Detecting so many objects with a single telescope is also a huge boon for inferring what's really out there. As an example, consider the hypothesis that an undiscovered planet-sized world lurks far beyond Neptune. The “Planet 9” or “Planet X” hypothesis is based on the observation that highly distant objects (like Sedna) have a preferred orbital direction. The community is still somewhat skeptical on recent results that this preferred direction is real as opposed to simply an artifact of biases in our observations. With a single mega-survey like LSST, not only will we discover many more very distant objects, we will know exactly where we looked allowing us to very confidently say whether the grouping predicted by the Planet 9 hypothesis is real or not. In addition, such distant planets could also be discovered directly by LSST, though it is not as efficient as already existing surveys.
So. Much. Data.
The sheer volume of LSST data can be likened to a tsunami. LSST will produce about 60 petabytes (60 million gigabytes) of information over the course of the 10-year survey. LSST results will require entirely new computational methods to maximize its scientific bounty. To help astronomers cope, the LSST complex will include an onsite supercomputer. Rather than working with the data in our own labs, we will take our analysis codes to the data, a new mode of operations for most of us.
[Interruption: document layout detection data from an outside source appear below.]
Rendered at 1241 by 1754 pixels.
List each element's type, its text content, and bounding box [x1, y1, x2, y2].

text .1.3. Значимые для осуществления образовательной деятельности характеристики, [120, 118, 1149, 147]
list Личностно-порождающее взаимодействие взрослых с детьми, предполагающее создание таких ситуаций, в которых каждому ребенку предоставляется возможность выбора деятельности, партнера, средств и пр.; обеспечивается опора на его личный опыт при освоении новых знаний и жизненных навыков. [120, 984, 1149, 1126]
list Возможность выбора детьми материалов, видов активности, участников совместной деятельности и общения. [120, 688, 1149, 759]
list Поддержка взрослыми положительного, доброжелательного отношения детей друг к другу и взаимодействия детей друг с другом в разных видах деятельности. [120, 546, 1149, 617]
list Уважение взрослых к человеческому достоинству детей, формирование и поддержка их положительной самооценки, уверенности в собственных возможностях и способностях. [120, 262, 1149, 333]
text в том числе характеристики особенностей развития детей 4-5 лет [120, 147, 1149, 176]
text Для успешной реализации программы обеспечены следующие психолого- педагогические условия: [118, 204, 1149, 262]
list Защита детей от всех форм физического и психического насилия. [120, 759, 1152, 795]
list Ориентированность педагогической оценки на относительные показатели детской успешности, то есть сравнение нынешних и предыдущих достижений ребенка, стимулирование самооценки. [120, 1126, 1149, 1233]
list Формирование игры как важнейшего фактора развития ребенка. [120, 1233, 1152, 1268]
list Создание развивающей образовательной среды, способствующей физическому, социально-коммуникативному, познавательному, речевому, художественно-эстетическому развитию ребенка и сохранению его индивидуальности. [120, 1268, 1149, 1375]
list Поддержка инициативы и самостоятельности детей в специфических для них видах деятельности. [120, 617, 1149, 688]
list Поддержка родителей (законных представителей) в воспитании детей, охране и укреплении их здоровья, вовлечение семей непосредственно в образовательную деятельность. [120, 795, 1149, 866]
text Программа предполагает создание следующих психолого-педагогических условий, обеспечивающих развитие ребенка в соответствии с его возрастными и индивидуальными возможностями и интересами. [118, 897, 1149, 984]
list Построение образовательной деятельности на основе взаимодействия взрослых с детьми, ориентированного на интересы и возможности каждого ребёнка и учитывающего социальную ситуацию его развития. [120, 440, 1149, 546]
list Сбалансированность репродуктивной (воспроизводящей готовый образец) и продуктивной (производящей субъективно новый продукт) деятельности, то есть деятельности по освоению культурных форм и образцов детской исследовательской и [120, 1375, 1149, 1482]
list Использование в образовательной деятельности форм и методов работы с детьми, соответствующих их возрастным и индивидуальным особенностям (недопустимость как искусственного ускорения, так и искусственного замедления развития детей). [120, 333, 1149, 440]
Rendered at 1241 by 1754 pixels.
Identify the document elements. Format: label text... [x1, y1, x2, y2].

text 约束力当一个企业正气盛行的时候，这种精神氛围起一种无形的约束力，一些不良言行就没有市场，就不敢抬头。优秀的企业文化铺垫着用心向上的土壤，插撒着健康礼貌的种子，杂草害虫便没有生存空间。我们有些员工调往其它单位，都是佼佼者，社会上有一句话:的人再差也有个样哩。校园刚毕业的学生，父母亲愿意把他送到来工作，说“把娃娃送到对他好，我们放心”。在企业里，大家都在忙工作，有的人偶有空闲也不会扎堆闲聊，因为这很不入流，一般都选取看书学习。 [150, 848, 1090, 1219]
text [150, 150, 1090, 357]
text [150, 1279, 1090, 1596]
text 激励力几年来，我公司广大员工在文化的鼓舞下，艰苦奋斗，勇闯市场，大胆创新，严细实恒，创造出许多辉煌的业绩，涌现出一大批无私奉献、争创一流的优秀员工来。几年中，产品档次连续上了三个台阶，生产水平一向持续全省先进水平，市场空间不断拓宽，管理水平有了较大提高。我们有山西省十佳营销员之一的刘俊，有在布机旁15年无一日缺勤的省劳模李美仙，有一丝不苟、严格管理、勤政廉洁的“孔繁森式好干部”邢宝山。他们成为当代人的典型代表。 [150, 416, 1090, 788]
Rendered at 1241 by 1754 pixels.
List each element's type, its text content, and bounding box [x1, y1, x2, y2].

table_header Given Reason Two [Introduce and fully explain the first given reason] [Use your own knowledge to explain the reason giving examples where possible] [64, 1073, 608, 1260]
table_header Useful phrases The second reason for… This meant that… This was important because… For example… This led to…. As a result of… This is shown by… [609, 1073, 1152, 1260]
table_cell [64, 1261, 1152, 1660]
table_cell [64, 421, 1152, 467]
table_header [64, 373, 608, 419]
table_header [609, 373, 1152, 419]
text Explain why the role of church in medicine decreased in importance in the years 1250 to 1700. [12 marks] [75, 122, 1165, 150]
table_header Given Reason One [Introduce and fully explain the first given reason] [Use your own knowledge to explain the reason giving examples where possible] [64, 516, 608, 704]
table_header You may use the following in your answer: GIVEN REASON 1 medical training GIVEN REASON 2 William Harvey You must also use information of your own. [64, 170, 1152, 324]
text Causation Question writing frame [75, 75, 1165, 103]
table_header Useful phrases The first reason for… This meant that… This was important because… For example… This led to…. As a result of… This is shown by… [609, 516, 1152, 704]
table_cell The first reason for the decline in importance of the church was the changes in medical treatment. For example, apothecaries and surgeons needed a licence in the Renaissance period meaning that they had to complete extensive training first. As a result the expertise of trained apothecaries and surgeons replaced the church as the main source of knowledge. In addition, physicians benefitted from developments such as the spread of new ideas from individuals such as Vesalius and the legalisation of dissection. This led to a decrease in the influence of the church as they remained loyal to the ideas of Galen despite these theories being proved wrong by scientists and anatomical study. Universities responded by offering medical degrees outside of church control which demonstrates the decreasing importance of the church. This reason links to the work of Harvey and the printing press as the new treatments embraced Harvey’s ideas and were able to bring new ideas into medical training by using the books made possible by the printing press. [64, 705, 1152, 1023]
Although three years remain until the survey begins, the time to prepare for the data tsunami is now. Planetary scientists have been involved in the planning stages for over a decade and we are now well organized into the LSST Solar System Science Collaboration. In addition to supporting the LSST project with guidance in planning decisions, we are beginning to organize ourselves into groups that will work together to maximize the exciting science discussed above, expecting that it will revolutionize our understanding of small bodies in the solar system.
It is thus with gratitude that we thank the Planetary Society (and other sponsors) for contributing to the annual Solar System Science Collaboration meeting that was held at the Adler Planetarium in Chicago at the beginning of June. This meeting helped ensure that we were staying on top of existing plans and making specific goals for the future. Much remains to be done, but we have identified the key areas where progress now will reap significant future returns.
Though LSST results will look more like catalogs than pretty pictures, it will provide foundational insights into the solar system as a whole. The discovery and characterization of solar system small bodies will never be the same.